Repeat word for word everything in the data from the line containing "bengie/weather/map/templates/map/layout.html" down to the line containing "Django references if", with both of those lines included.

··· RECORD SET

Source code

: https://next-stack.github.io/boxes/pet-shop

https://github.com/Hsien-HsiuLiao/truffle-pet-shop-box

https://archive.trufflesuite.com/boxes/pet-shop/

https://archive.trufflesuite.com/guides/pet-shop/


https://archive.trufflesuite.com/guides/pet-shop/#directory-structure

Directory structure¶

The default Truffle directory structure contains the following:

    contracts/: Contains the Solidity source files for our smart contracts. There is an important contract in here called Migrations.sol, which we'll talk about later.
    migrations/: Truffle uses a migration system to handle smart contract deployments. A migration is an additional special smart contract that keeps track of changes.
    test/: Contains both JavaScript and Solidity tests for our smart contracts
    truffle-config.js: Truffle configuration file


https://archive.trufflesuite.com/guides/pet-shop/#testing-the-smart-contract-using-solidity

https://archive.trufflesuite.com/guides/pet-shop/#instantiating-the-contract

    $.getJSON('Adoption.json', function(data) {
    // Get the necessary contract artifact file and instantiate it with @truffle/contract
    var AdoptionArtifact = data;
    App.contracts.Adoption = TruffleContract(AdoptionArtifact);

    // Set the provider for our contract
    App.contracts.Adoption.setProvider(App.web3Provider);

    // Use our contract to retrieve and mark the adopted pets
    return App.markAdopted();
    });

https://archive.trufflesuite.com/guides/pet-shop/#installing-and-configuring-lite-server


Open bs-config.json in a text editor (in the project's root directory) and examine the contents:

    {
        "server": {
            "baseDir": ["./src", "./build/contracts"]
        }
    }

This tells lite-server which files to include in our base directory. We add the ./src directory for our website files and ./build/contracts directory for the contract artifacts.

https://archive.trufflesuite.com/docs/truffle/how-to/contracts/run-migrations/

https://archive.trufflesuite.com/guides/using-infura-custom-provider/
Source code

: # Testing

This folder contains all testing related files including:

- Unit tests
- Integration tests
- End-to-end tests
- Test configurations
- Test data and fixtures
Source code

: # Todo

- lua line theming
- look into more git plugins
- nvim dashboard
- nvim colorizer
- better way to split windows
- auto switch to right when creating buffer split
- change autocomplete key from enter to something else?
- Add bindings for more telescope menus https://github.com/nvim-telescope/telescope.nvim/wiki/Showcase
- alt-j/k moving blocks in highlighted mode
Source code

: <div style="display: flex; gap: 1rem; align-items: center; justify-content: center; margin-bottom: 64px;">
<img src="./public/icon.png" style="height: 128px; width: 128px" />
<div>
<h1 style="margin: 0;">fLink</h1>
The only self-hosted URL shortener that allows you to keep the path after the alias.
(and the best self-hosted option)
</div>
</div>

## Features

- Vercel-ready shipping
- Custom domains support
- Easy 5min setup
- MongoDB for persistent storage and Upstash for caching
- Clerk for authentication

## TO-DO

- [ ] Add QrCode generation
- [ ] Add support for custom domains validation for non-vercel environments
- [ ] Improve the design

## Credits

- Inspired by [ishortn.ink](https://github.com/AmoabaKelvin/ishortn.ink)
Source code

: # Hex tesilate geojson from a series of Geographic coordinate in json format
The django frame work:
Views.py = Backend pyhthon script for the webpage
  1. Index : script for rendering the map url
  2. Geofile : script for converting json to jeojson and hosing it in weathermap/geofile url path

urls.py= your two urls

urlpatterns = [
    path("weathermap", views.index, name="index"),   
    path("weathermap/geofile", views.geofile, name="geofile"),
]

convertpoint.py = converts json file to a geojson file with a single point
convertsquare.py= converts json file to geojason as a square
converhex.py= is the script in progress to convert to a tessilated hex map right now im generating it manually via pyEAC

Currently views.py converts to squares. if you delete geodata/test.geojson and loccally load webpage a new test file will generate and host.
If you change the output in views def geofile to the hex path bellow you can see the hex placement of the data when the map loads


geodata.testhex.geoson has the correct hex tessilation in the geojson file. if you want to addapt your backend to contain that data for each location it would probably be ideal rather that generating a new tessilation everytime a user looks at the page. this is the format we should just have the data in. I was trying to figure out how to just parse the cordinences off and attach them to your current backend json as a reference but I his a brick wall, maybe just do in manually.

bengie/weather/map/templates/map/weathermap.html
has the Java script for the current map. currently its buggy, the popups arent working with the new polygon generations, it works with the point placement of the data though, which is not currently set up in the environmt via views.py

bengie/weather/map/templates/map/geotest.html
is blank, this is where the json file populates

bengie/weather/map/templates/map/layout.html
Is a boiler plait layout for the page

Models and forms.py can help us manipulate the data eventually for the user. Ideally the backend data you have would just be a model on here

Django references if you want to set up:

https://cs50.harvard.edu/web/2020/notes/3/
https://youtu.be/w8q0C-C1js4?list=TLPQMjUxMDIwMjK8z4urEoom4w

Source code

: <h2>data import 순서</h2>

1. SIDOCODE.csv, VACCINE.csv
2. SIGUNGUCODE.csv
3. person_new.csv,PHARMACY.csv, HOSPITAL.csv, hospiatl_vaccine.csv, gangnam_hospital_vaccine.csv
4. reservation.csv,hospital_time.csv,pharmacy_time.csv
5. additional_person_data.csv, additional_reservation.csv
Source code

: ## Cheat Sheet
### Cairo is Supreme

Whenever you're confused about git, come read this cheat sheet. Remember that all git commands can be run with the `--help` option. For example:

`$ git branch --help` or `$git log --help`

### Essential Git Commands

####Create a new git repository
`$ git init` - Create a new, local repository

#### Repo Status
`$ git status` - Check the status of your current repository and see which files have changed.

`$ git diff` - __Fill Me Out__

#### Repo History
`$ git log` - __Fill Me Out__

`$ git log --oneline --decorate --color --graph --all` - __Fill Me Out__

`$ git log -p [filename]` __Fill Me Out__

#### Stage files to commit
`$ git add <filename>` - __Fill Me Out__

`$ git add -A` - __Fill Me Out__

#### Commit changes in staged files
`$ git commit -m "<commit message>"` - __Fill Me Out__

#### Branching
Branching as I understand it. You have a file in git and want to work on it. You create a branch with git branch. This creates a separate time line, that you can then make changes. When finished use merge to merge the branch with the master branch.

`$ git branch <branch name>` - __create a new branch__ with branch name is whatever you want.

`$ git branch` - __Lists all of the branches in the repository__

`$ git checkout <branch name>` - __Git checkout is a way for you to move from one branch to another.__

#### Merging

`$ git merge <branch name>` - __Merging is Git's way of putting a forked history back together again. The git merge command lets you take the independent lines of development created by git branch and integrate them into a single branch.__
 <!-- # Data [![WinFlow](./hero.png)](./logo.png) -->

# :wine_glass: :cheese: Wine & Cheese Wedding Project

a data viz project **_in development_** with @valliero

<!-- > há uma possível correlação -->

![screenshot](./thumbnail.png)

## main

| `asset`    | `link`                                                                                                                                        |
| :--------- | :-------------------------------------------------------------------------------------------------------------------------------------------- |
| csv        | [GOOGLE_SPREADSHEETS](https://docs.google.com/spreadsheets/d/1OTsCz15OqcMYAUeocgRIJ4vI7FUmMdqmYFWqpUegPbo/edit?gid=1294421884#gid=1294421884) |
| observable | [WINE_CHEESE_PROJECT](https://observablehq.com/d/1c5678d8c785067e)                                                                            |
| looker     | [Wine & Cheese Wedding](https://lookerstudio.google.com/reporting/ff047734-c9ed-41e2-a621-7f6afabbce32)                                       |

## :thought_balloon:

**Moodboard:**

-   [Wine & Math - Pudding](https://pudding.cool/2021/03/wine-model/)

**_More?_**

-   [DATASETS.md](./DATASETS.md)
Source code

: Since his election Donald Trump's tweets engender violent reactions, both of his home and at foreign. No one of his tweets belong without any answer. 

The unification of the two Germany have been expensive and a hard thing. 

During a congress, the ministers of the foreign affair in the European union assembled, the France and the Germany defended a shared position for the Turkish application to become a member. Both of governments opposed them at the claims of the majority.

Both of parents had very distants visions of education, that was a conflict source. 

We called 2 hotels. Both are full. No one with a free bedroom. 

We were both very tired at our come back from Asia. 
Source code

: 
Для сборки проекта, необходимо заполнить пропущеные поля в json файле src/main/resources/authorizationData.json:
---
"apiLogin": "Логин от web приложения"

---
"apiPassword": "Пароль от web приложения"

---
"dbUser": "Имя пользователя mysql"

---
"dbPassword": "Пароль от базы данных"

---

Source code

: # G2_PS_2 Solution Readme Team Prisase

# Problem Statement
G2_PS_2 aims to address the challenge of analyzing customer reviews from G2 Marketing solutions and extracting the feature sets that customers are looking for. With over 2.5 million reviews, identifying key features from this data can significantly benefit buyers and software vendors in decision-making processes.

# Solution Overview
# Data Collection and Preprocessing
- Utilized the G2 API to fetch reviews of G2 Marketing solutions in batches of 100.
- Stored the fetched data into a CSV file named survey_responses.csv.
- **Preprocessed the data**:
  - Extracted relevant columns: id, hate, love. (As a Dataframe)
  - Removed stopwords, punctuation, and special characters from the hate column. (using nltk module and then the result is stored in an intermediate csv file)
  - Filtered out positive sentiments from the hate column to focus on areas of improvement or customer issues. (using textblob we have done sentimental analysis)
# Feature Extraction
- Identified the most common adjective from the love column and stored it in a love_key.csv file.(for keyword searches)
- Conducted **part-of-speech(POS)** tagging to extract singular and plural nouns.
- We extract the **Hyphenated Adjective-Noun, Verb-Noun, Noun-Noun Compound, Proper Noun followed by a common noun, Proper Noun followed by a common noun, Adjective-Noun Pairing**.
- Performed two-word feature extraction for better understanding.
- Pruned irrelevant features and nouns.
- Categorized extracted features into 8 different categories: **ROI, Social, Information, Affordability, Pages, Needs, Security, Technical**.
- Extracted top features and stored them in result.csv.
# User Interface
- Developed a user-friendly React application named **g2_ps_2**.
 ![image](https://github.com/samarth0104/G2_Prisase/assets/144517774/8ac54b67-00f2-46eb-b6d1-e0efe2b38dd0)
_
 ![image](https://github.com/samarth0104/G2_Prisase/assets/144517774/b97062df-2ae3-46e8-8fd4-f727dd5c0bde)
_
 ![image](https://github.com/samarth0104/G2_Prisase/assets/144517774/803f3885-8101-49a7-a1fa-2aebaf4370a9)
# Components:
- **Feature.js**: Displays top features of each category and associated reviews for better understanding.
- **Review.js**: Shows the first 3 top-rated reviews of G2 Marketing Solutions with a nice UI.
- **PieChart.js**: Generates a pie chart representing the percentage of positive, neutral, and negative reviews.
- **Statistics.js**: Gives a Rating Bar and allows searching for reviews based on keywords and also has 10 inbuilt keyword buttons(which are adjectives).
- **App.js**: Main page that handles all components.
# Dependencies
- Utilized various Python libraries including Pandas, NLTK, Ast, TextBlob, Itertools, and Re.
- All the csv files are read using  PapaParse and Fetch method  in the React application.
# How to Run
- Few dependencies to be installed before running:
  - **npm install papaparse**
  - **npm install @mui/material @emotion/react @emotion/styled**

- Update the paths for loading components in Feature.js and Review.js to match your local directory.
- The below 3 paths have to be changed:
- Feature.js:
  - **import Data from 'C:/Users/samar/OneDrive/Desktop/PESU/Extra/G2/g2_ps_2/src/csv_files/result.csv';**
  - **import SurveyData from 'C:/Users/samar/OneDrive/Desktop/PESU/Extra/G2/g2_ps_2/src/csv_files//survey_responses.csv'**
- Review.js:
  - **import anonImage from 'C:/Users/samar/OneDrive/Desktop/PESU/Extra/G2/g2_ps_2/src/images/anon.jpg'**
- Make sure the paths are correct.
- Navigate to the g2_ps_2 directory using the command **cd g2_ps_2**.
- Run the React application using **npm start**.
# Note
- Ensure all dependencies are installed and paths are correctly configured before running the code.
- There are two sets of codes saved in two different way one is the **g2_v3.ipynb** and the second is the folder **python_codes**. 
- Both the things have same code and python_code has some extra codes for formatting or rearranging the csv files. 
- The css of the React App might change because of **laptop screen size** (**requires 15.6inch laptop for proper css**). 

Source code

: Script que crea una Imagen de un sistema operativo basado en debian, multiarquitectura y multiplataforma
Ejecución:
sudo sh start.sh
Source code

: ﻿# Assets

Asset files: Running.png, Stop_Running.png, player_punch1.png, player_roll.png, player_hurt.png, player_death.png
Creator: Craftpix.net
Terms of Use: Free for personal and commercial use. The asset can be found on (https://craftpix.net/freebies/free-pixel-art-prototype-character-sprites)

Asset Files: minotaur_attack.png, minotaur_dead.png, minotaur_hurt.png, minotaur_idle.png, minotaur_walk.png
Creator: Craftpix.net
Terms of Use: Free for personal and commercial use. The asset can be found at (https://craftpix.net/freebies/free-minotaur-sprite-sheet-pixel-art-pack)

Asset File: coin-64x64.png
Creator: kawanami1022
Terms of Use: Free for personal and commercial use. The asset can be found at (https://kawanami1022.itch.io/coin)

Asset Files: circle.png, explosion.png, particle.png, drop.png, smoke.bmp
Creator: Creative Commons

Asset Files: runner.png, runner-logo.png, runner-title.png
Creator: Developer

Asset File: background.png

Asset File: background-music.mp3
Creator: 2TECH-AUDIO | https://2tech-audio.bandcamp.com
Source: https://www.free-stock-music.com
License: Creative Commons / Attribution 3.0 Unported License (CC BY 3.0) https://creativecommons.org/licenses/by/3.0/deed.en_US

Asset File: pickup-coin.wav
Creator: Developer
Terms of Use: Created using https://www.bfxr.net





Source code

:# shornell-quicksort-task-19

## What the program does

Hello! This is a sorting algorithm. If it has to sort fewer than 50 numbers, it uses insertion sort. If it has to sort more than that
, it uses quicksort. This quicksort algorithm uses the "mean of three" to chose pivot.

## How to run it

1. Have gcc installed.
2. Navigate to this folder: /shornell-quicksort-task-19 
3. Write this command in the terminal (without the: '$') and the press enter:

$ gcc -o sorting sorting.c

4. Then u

······

* OUTPUT OF THE EXERCISE *
bengie/weather/map/templates/map/layout.html
Is a boiler plait layout for the page

Models and forms.py can help us manipulate the data eventually for the user. Ideally the backend data you have would just be a model on here

Django references if you want to set up:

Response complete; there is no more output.